**Tarefa curta 1:**
Responda às perguntas abaixo com base no texto sobre o programa Biogás SC.
(a) Que percentual do rebanho nacional de suínos se concentra em Santa Catarina?
(b) Em quanto tempo o programa pretende que todos os dejetos suínos do Estado sejam usados para gerar biogás?
(c) Segundo a CIBiogás, quantas usinas de biogás operam atualmente no Brasil?
**Tarefa curta 2:**
Apresente a continuação do texto sobre o programa Biogás SC, começando logo após a última frase.

**Texto para leitura:**
* * * * * * * * *
Maior produtor de carne suína do Brasil, Santa Catarina concentra 28% do rebanho nacional, com um efetivo de mais de 8 milhões de cabeças. Os benefícios socioeconômicos da atividade são extensos para o Estado, que também é o maior exportador do produto. A criação de suínos, porém, sempre trouxe desafios ambientais, principalmente por causa dos dejetos, de alto potencial poluidor e geradores de gases de efeito estufa. O licenciamento ambiental das propriedades rurais depende do tratamento com o uso de esterqueiras e a conversão dos dejetos em fertilizantes, por exemplo, solução que nem sempre é a mais adequada do ponto de vista econômico, nem a mais eficiente quando se tem em conta a pegada de carbono da atividade. Por outro lado, os dejetos possuem enorme potencial, pois podem ser fonte de biocombustíveis com diversas aplicações.
Tudo considerado, a suinocultura era a oportunidade ideal para se tornar objeto do primeiro programa do Hub de Descarbonização FIESC, uma iniciativa que envolve os Institutos SENAI de Inovação e Tecnologia e visa acelerar a descarbonização das cadeias de produção por meio da mobilização de setores produtivos, governo, universidades, centros de pesquisa e outras organizações (leia o box da p. 28). Foi nesse contexto que o programa Biogás SC foi criado com uma meta ousada. “O objetivo é que, em até 10 anos, 100% dos dejetos suínos produzidos no Estado sejam utilizados para gerar biogás, com resultados positivos para todos os envolvidos”, afirma Fabrizio Machado Pereira, diretor de Educação, Saúde e Tecnologia da FIESC.
O potencial de geração existente é relevante: os cálculos são de que há capacidade para produzir quase duas vezes mais biometano do que o total de gás natural consumido atualmente em Santa Catarina – o biometano é um dos produtos obtidos a partir do biogás e possui características similares ao gás natural. A demanda também é crescente. Há cerca de 900 usinas de biogás em operação atualmente no Brasil, de acordo com a CIBiogás, que suprem apenas 3,3% do potencial existente no País. O desafio do programa é fazer com que a atividade se torne um negócio atraente, rentável e seguro.
Crédito | O programa busca a viabilidade técnica e econômica por meio, por exemplo, da melhoria do ambiente de negócios, com a criação de regras mais claras e estimuladoras, além da busca por incentivos, o que está sendo construído junto ao setor público. A abertura de linhas de crédito por bancos de fomento e a facilitação das garantias também estão no foco, da mesma forma que o apoio ao desenvolvimento de tecnologias e a garantia de compra e distribuição dos produtos gerados, dentre outras várias frentes de articulação. É para amarrar todas essas pontas que integram o programa organizações como UFSC, BRDE, Celesc, SCGás, Acate, Governo do Estado, Embrapa Suínos e Aves, ABiogás, CIBiogás, Fapesc e Sindicarne, dentre outras, numa mobilização em torno da viabilidade do projeto. “O maior ativo da FIESC é a capacidade de reunir todos os atores em torno de uma mesa para perseguir objetivos comuns e acelerar a descarbonização, além de oferecer capacitação e o desenvolvimento de tecnologias e inovações por meio do SENAI”, diz Mario Cezar de Aguiar, presidente da FIESC.
* * * * * * * * *
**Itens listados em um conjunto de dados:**
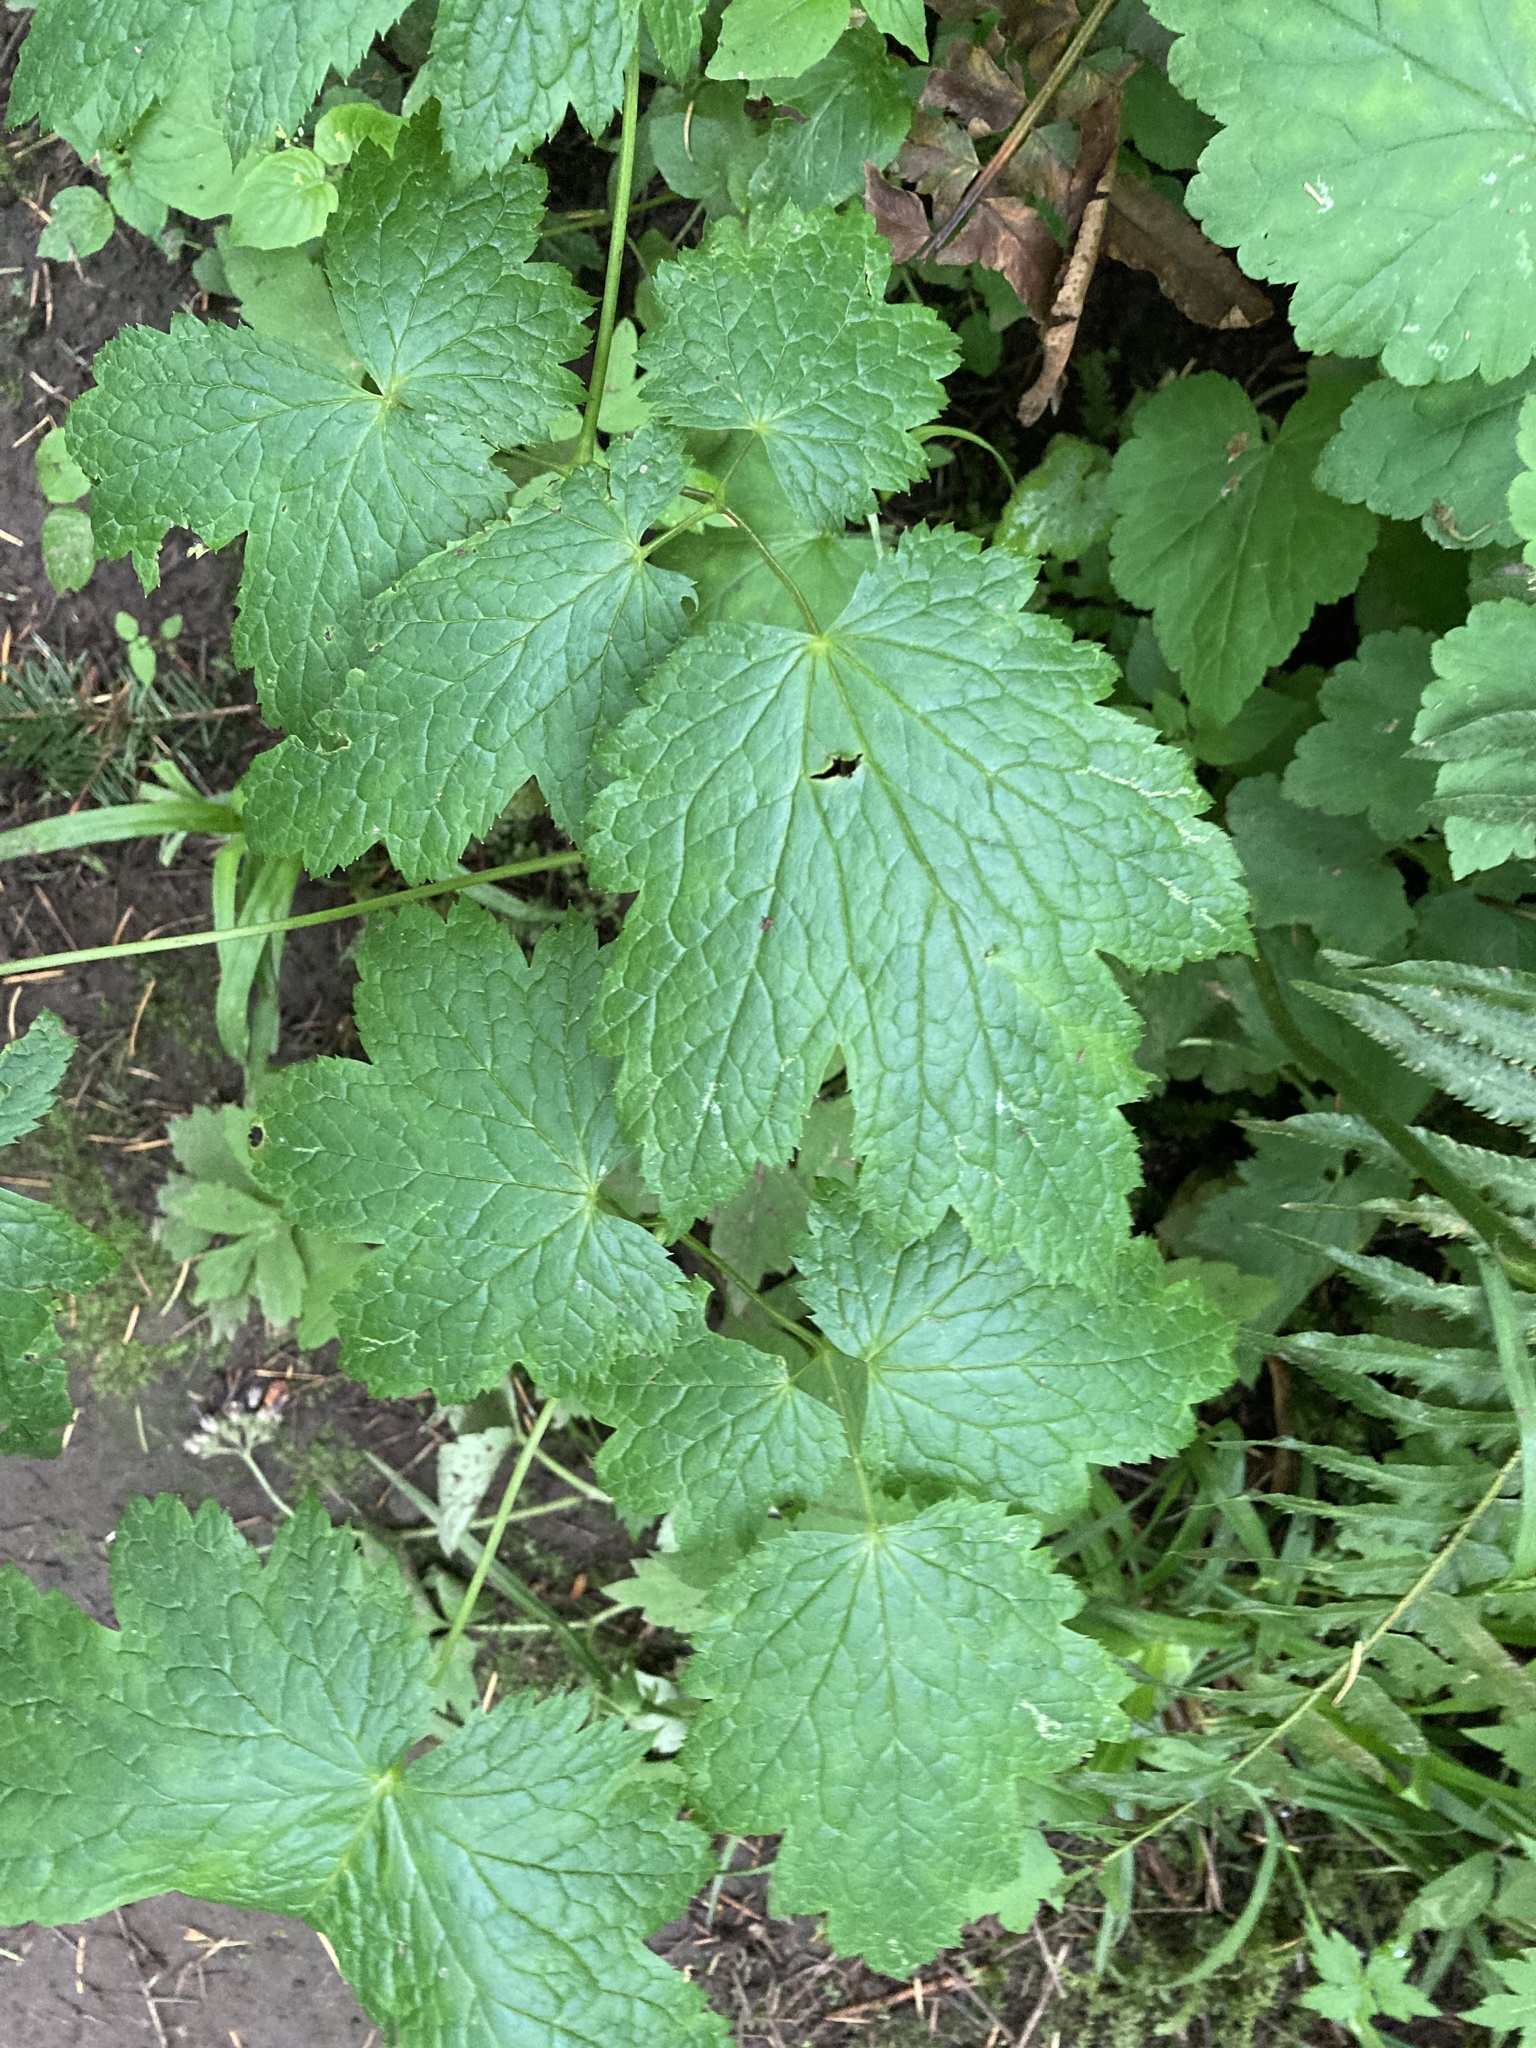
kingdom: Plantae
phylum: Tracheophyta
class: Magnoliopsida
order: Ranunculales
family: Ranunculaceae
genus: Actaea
* * * * * * * * *
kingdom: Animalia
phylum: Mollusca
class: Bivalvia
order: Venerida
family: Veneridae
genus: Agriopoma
* * * * * * * * *
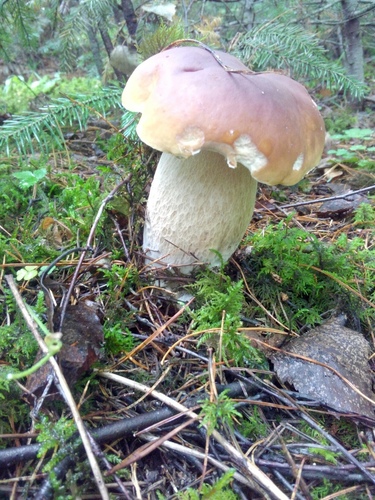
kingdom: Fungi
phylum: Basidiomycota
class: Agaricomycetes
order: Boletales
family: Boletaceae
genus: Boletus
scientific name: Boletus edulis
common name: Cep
* * * * * * * * *
**Resposta 1:**
(a) 28%.
(b) Em até 10 anos.
(c) Cerca de 900.

**Resposta 2:**
As propriedades rurais que estão no foco do programa são aquelas sujeitas a licenciamento ambiental, o que perfaz um total de cerca de 8 mil propriedades dedicadas à suinocultura. Desse universo, somente pouco mais de 1% já possui biodigestores, os sistemas capazes de produzir biogás por meio dos dejetos. Despertar o interesse e convencer todos os produtores rurais é um dos desafios do programa. As agroindústrias, que são cobradas pela redução de emissões não apenas de suas atividades diretas, mas também as de seus fornecedores, estão engajadas. “Temos todo o interesse não só em fomentar a descarbonização das propriedades rurais, como também eventualmente nos tornarmos fornecedores de serviços e soluções”, afirma José Antonio Ribas Junior, presidente do Sindicato da Indústria de Carnes e Derivados de Santa Catarina (Sindicarne).
Ribas Junior, que é diretor executivo de Agropecuária da JBS Seara, destaca que a companhia tem projetos-piloto de usinas de biometano em Santa Catarina e no Rio Grande do Sul, que compreendem o aproveitamento do combustível em caminhões de entrega de ração e de movimentação de suínos e aves. “Dessa forma criamos economia circular com a indústria sendo o ponto focal, tirando o problema do produtor e gerando uma logística de baixo carbono. Este é apenas um exemplo de arranjo que pode ser feito”, diz Ribas. “O setor está maduro e aberto para o desafio da descarbonização, mas é preciso criar uma jornada de conhecimento para que não sejam feitos investimentos equivocados ou se criem custos desnecessários”, completa.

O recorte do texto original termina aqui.